Almost like a warning.
He had seen too many good people hurt trying to save someone who didn’t want saving.
Jason wasn’t lost, though.
Not yet.
He was circling the riptide, however, and Raya was the only thing keeping him from drowning.
He’d follow.
Watch from the shadows.
From the places she wouldn’t look.
Because if Jason slipped again, she wouldn’t be the one who paid the price.
A whisper of motion behind him.
No footsteps.
Just presence.
He had been aware of Nightwing’s approach but was impressed nonetheless by his stealth.
“She didn’t flinch,” Nightwing said as he dropped down beside him. “You gave her the full Bat-glare and she still told you to basically shove it, she’s doing what she wants no matter what.”
Batman didn’t respond.
He saw no need.
Not that that stopped his former protégé.
The chattiest of his flock.
“She’s spent enough time around you and Jason to build up immunity to your snarls and scowls.”
“She’s walking into a potentially dangerous situation.”
“She’s walking into it because she believes in him. That’s not weakness, B. That’s not her being blind. That’s her utilizing her strengths where she thinks they’re most needed.”
Logic.
The single greatest weapon he gave his children.
Batman’s jaw tightened, however. As logic also said, “Belief doesn’t stop bullets.”
“No, it doesn’t,” Nightwing agreed, serious now. “But Raya believing in him is what pulled Jason back after his return. She’s never given up on him. She never will.”
Silence stretched before them.
Gotham breathed out a breath — low, restless, waiting.
“She trusts you will figure out who is doing this and stop them,” Nightwing added quietly. “Trust her to take care of Jason.”
Batman wanted to.
He really did.
He just couldn’t shake the feeling that if he wasn’t there, something bad could happen.
To her or Jason.
“I’m going to go and keep watch.” He reached for his grapnel gun. “Make sure nothing happens.”
“Robin is already there.”
Batman half-turned, cape shifting with the wind. “Robin is at Raya’s apartment?”
“He chose to go.”
That… surprised Batman.
His youngest once threatened to kill Jason Todd on sight — and tried several times until Jason finally put him in his place.
Damian routinely attacked Tim simply because he deemed him as inferior.

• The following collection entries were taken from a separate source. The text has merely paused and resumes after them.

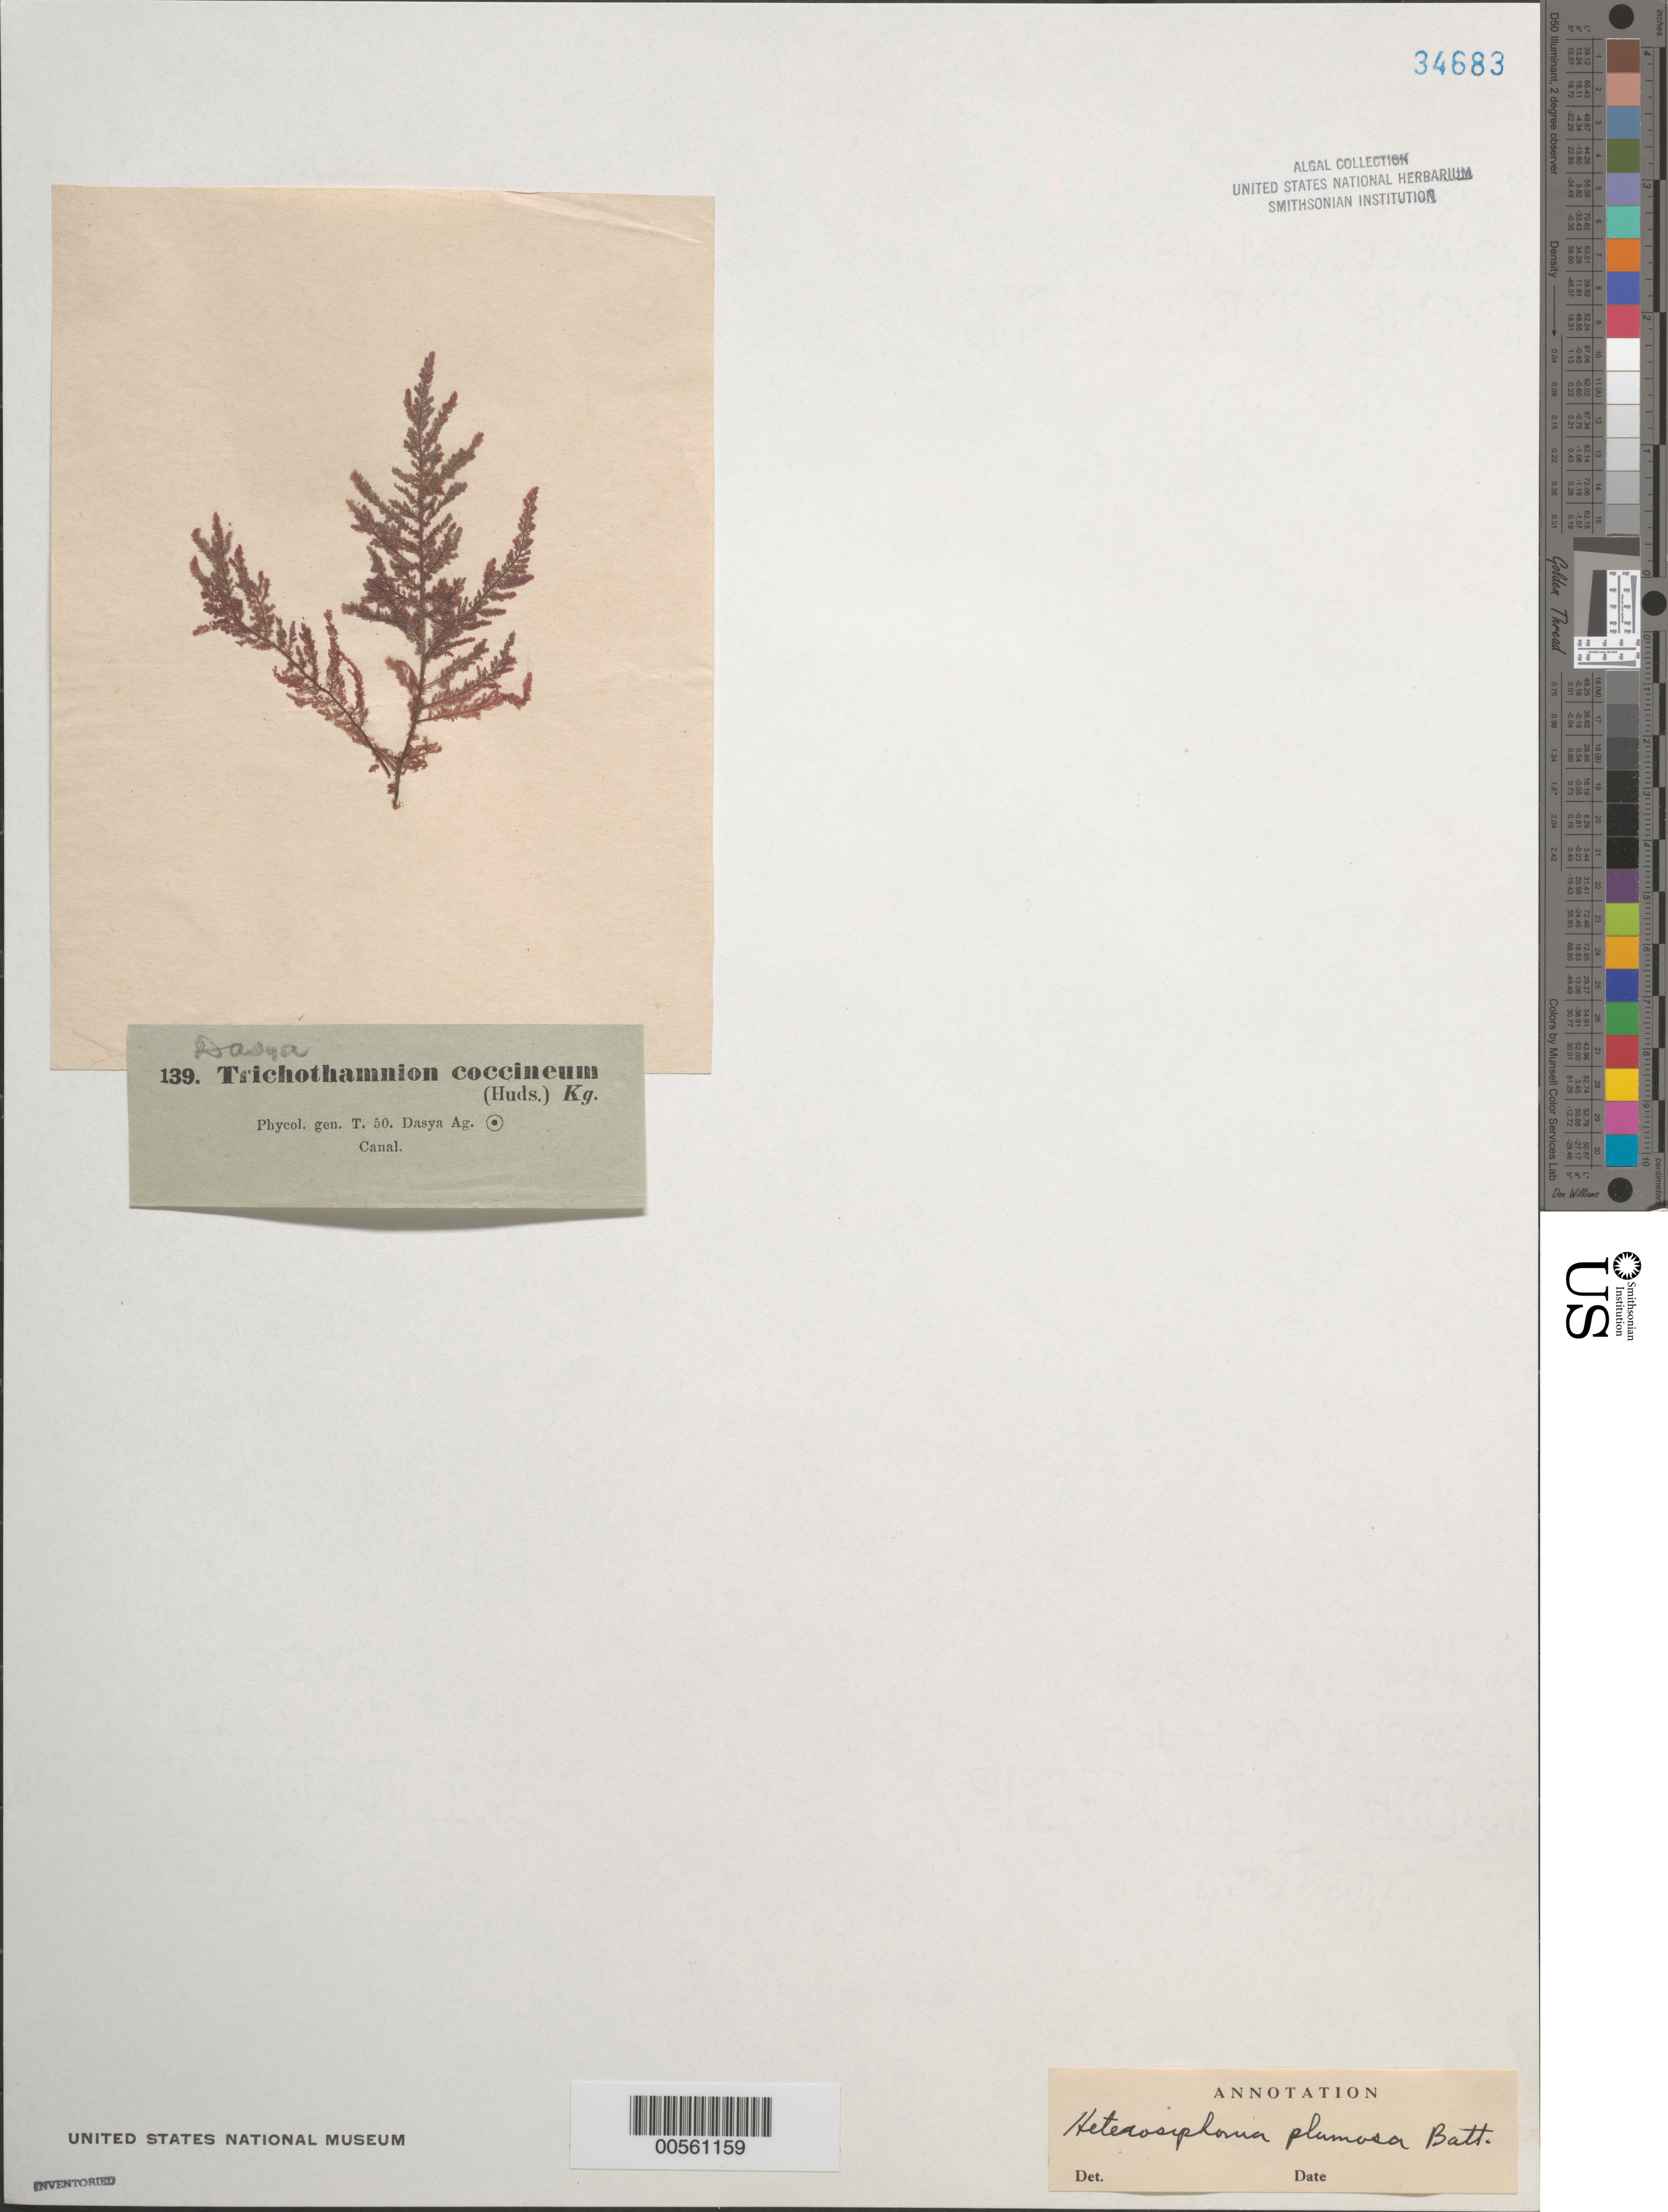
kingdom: Plantae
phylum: Rhodophyta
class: Florideophyceae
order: Ceramiales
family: Dasyaceae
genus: Heterosiphonia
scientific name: Heterosiphonia plumosa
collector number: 139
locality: Canal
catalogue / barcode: US 34683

“He volunteered to keep an eye on Jason?” A pause. “Willingly?”
“He said until we figure out what’s going on that one of us should be there to back her up. And since it was obvious she was trusting you with figuring out what’s going on, he decided it should be him to back her up.”
Batman stared down the alley, eyes narrowed into thin, speculative slits.
He couldn’t deny how much Damian changed in the year since he came to live with him.
Not softened — never that — but settled.
A scalpel now instead of the poisoned dagger he once was.
Largely because of the influence of his oldest children and grandchildren on him.
“He hates Jason.”
And Tim, he added silently, heart twisting.
“He used to.” Lightning streaked the sky, illuminated the piles of garbage and discarded furniture stacked up in the alley. “I don’t think he knows how to feel about Jason now. Part of him respects who Jason is but the other still views him as the failed Robin.”
Batman didn’t respond. The wind tugged at his cape again, like it wanted him to move, to act.
He remained perfectly still.
Damian watching over Jason.
The boy who once called him a liability guarding the one who died in his arms.
Maybe that was the point.
“He’ll keep them safe,” Nightwing said, voice low.
Batman nodded once, almost imperceptibly. “We have work to do.”
“I’ll meet you back at the cave.”
Batman watched Nightwing stroll to the spot where Jason abandoned his bike before pursuing the figure he believed himself chasing into the alley.
He tapped a button on his gauntlet, summoning the Batwing with the same casualness most people reserved for ordering takeout.
Behind him, the bike revved to life and tore off into the night.
He didn’t even flinch.
He just exhaled through his nose, as only a man who raised a flock of chaos in kevlar could.